You say you will abstain. This is not very courageous. Indeed, you have always said that you were expecting the reform of financing and that a bundled payment was necessary. Now that the bill is here, you abstain. This disappoints me.

Mrs De Coninck, I have already indicated that the honorary salary supplement is currently the debate in the Medicomut. The trade union elections for doctors are, of course, oil on the fire. However, I am sure that everyone will take responsibility. If, as I have noted earlier, the honorary supplements continue to rise, then the doctors also know that they are removing the branch on which they sit.

You asked for efficiency gains. They can, I hope, be used for the benefit of the patient, for example by again placing more nursing staff with the patient. However, the profits can be used differently by the hospitals. It has been repeatedly pointed out that this is not a savings story. There is no savings amount registered.

Finally, colleagues, the best care at the same price, no matter where the patient is in our country, this is a very good step forward.

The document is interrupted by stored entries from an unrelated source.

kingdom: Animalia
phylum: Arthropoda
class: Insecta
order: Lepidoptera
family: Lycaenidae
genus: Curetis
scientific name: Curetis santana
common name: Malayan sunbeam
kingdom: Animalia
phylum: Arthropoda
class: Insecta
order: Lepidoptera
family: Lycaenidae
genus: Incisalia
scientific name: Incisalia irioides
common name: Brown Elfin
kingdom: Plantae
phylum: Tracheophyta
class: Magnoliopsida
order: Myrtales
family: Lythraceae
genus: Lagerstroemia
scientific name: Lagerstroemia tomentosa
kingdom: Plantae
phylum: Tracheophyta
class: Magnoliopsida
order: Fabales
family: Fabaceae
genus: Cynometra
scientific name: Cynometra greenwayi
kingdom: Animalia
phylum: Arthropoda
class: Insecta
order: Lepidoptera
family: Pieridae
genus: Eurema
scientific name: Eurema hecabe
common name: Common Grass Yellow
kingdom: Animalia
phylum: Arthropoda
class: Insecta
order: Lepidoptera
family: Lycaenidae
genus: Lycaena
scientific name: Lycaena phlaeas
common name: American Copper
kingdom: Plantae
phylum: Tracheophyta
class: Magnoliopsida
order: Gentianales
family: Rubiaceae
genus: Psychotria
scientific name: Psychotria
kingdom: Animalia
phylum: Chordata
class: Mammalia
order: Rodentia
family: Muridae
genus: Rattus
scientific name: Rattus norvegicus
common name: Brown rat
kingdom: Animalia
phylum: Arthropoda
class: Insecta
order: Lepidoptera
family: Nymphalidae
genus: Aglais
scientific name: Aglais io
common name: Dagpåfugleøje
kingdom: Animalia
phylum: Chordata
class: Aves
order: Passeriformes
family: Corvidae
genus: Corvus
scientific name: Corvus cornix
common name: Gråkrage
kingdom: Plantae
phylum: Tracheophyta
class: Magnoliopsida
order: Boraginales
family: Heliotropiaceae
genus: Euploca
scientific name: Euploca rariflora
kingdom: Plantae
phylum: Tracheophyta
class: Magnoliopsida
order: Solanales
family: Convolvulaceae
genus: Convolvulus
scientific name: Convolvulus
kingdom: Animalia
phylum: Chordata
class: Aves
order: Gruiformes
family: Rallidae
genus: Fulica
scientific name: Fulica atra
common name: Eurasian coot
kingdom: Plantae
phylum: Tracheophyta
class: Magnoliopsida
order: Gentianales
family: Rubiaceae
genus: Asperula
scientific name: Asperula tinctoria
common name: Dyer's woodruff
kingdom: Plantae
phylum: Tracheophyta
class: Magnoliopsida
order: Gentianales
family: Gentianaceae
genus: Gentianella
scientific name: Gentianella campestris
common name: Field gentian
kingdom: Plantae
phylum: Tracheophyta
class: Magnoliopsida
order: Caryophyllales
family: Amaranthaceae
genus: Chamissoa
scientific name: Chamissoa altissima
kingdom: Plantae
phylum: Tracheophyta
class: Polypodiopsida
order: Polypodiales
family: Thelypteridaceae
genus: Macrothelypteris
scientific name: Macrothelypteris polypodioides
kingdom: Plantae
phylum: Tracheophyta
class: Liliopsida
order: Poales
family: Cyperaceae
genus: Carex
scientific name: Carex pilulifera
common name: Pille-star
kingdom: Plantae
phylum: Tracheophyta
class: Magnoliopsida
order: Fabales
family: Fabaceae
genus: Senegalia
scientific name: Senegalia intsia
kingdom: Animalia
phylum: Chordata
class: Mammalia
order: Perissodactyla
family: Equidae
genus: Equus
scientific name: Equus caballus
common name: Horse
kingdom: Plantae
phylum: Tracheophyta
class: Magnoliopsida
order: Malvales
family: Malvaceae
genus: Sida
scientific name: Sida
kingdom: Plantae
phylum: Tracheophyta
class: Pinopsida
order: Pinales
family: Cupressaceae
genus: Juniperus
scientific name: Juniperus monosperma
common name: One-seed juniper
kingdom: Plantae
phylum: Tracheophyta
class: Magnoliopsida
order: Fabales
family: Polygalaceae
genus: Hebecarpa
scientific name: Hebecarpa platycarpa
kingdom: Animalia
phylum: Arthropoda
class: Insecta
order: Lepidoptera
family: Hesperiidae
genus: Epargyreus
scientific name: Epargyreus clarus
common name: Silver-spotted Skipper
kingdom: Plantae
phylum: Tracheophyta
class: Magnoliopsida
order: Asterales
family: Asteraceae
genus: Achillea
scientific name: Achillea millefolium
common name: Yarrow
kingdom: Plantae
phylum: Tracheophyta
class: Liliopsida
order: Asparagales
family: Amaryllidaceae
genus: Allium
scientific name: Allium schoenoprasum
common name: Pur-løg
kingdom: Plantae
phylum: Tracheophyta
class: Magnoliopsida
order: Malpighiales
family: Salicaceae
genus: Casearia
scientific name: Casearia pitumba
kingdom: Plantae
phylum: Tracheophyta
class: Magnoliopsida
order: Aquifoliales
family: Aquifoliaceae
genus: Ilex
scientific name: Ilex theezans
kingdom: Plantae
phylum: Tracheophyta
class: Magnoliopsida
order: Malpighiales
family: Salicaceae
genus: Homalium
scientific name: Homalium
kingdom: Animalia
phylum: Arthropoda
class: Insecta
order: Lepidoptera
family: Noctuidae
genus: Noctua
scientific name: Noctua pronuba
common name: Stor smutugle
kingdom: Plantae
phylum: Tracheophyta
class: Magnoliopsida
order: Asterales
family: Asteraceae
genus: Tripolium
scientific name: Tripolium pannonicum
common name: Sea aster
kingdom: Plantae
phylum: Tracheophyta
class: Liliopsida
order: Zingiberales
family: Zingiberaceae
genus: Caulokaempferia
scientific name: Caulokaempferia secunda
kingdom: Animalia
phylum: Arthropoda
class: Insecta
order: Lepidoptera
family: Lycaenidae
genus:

President Siegfried Bracke

Who is asking for the word for a response?


Muriel Gerkens Ecolo

Mr. Minister, you find that we are not courageous by not voting for a text that meets an orientation and a goal of forfaitarization. Recognize that when you read the text, you do not know what will actually happen! Everything remains to be determined through royal arrests.

The lack of courage is your lack of transparency of not waiting for, for example, the Insurance Committee to give its opinion – and you would be more comfortable presenting things to us – or of not communicating to us the criteria you submit to it, so that we better know what we are saying about.

It is also a disappointment for us not to be able to vote for your project because we do not have knowledge of all the elements.